SELECTED EXTRACT ->
Methodology of the Report

1. Data Sources and Scope

This report integrates various intelligence streams collected and curated by the Black Kite Research Group between April 2024 and March 2025. The ransomware-related data includes only publicly disclosed attacks that have been attributed to a known ransomware group. All technical findings and risk analyses in the report are derived from the Black Kite platform's proprietary telemetry and publicly available information. This data is supplemented by intelligence gathered from surface, deep, and dark web sources. External resources, such as the CISA Known Exploited Vulnerabilities (KEV) Catalog, were also incorporated into the analysis process.

2. Industry Classification and Sample Selection

To ensure analytical consistency, industry classifications were aligned with NAICS (North American Industry Classification System) codes. The report focuses on 1,042 companies selected from 10 specific NAICS sub-sectors representing the manufacturing industry. The primary criterion for sample selection was that companies have annual revenues exceeding $1 billion. This ensures that the analysis reflects the impact on large-scale organizations that play a critical role in global supply chains. The company list was verified using the Usearch database.

AVAILABLE DATA ->
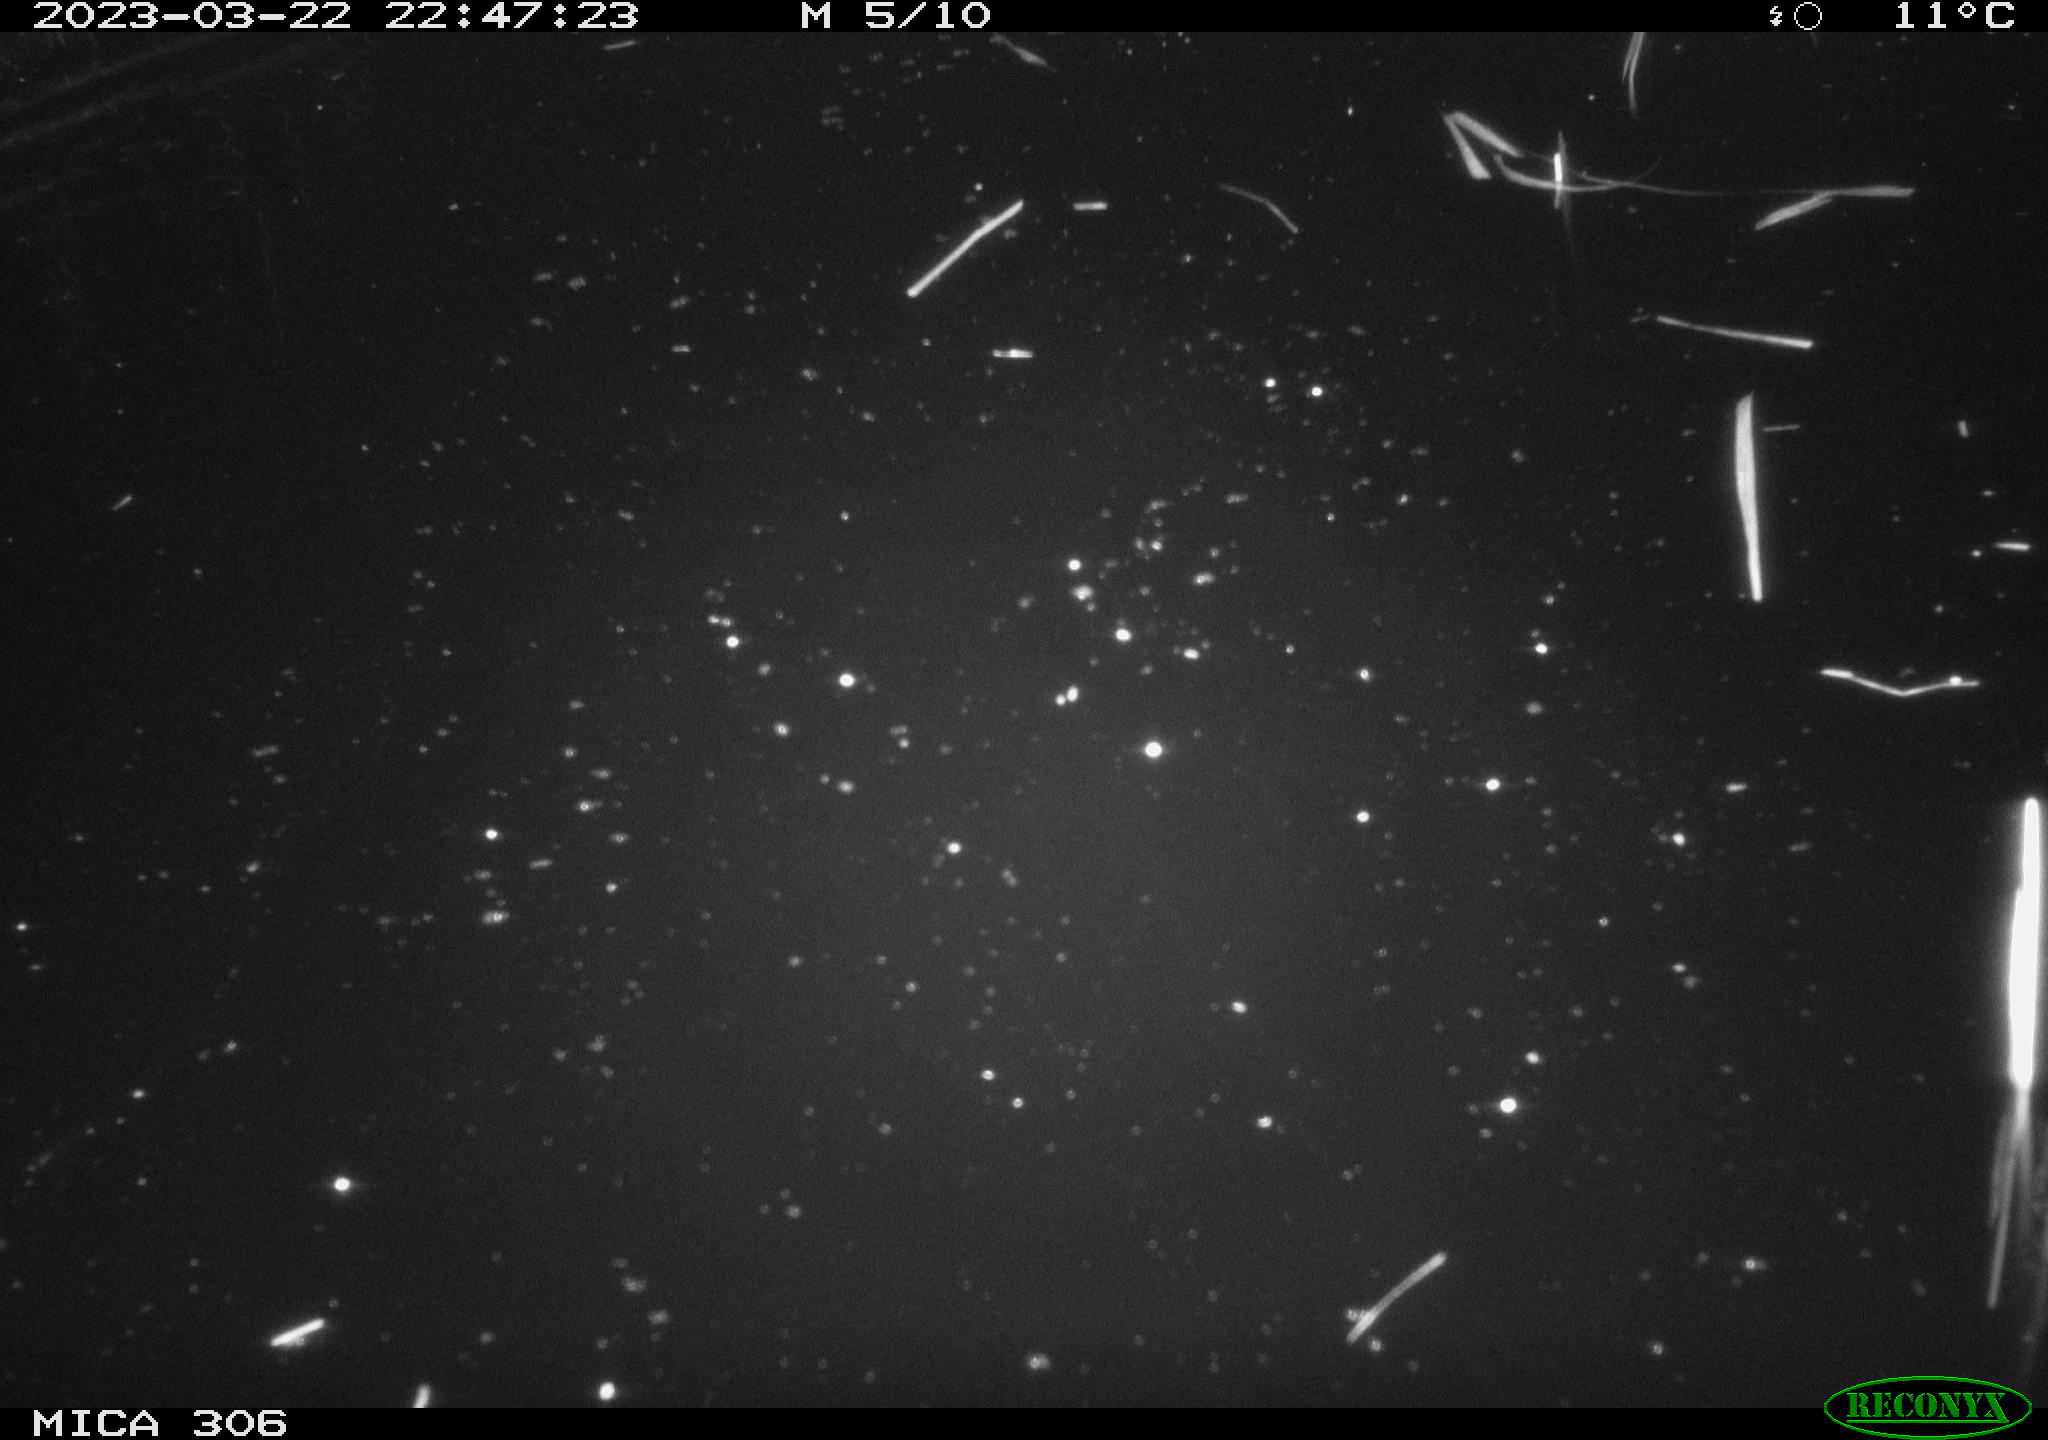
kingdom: Animalia
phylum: Chordata
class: Aves
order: Anseriformes
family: Anatidae
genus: Anas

WORK INSTRUCTION -> Condense the paragraph in the report methodology that begins "To ensure analytical consistency" into a short bulleted list that keeps its main facts.

RESULT OF THE TASK ->
- Industries are classified using NAICS (North American Industry Classification System) codes.
- The sample is 1,042 companies from 10 NAICS sub-sectors in manufacturing.
- Companies were selected mainly for having annual revenues over $1 billion, so the analysis reflects large organizations that are key to global supply chains.
- The company list was checked against the Usearch database.